Businesses want to remain small
Deputy chair of the Can Tho Entrepreneurs Association, Nguyen My Thuan, said some business households in Can Tho City registered to become enterprises but later decided to operate as business households again.
It is more difficult for enterprises than business households to access official bank loans to expand their business scale.
One report says the private sector makes up 40 percent of GDP, but it is most vulnerable to the influences of the market.
Over 97 percent of private businesses are considered micro or small. They use outdated technologies, have low business performance and weak corporate governance.
This is why numerous private businesses are dissolved after short periods of operation.
The chair of the Hanoi Female Small and Medium Entrepreneurs Association said the majority of business households don’t want to expand into enterprises.
“As business households, they only have to pay lump sum tax, but if they become enterprises, they will have to pay corporate income tax, insurance premiums for workers and set up divisions, which will be a burden,” she explained.
One report says the private sector makes up 40 percent of GDP, but it is most vulnerable to the influences of the market. |
Thuan said that complicated procedures also deter business households from becoming enterprises.
“When setting up businesses, they will have to run cumbersome operation and won’t have enough workers to satisfy all administrative formalities,” she said.
She said that small and medium enterprises find it difficult to access bank loans. Borrowers have to show feasible business plans and collateral for loans, which they don’t have.
Chair of the Nghe An Province’s Small & Medium Enterprises, Phan Thanh Mien, confirmed that small businesses don’t have huge capital and mortgaged assets, and most of them cannot borrow money from banks.
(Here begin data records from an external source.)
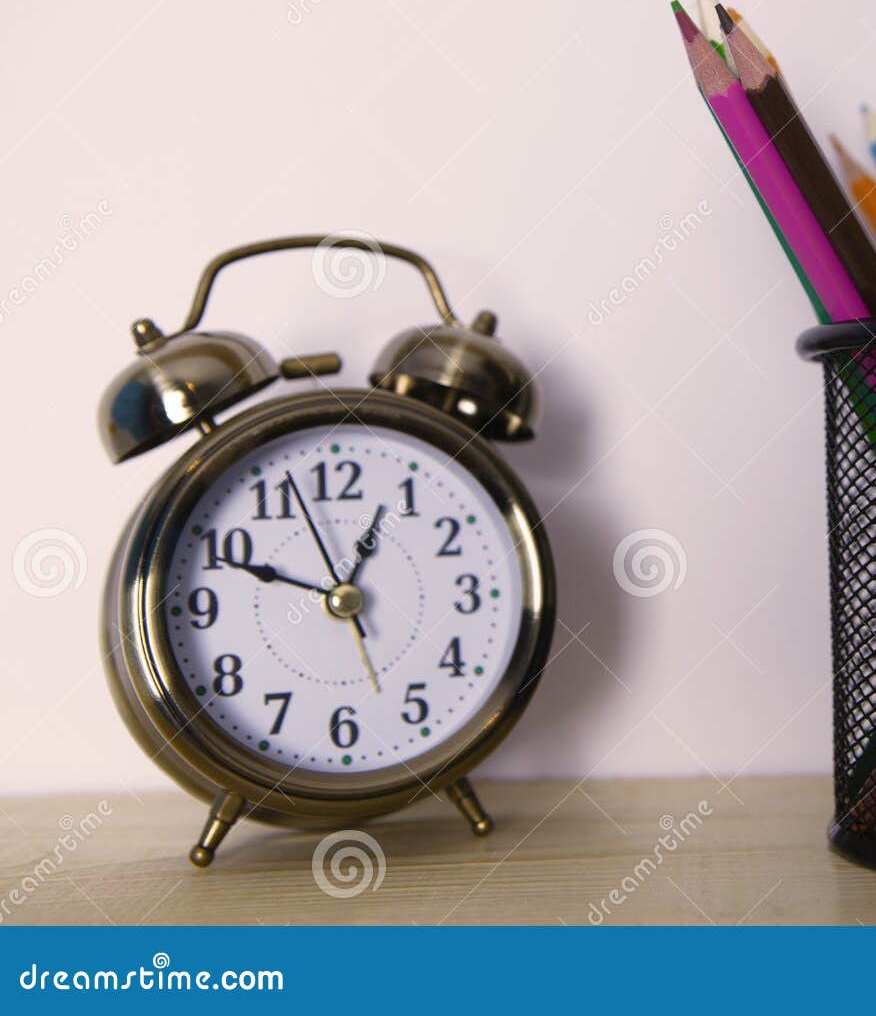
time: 12:49
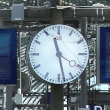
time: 11:28
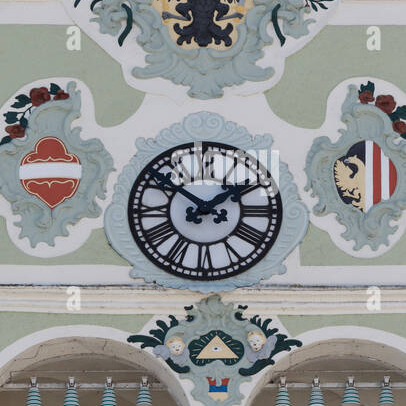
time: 1:51
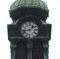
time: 1:42
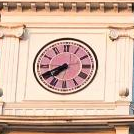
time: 7:41
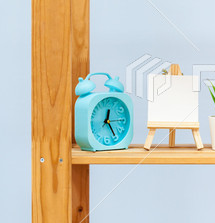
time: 12:24
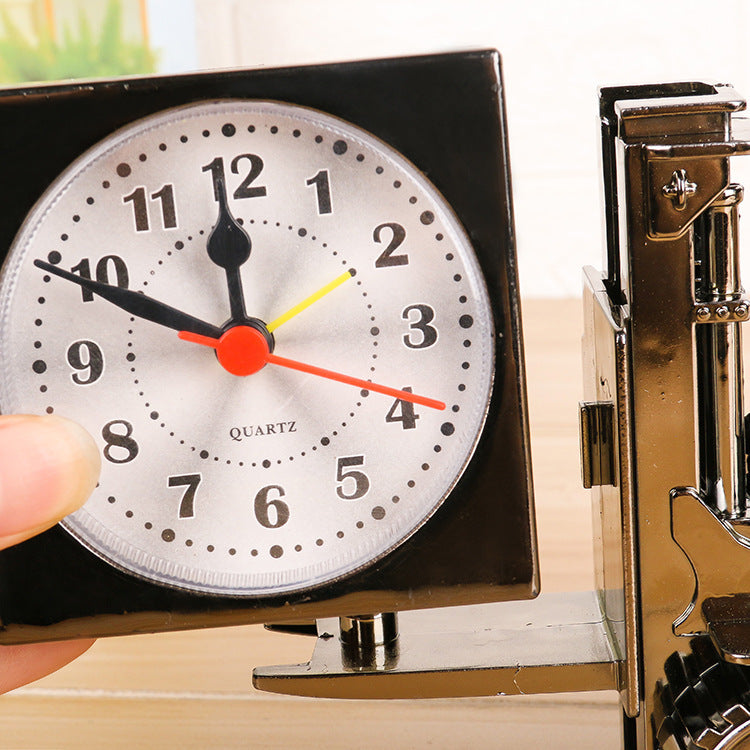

But they should be seen as potential clients of banks.
According to Cao Sy Kiem, former chair of the Vietnam Small & Medium Enterprise Association, sources of capital include regulatory capital, capital raised in the capital market and preferential capital from the government.
Very few businesses have regulatory capital, and they cannot raise funds in the capital market because their credit ratings are not good enough to list shares.
As a result, 90 percent of businesses’ capital relies on bank loans.
A survey conducted by the General Statistics Office (GSO) found that the non-state economic sector has the highest number of enterprises, workers and capital, but the profit they make is modest, VND188.1 trillion, or 26.4 percent of total enterprises’ profit in 2016.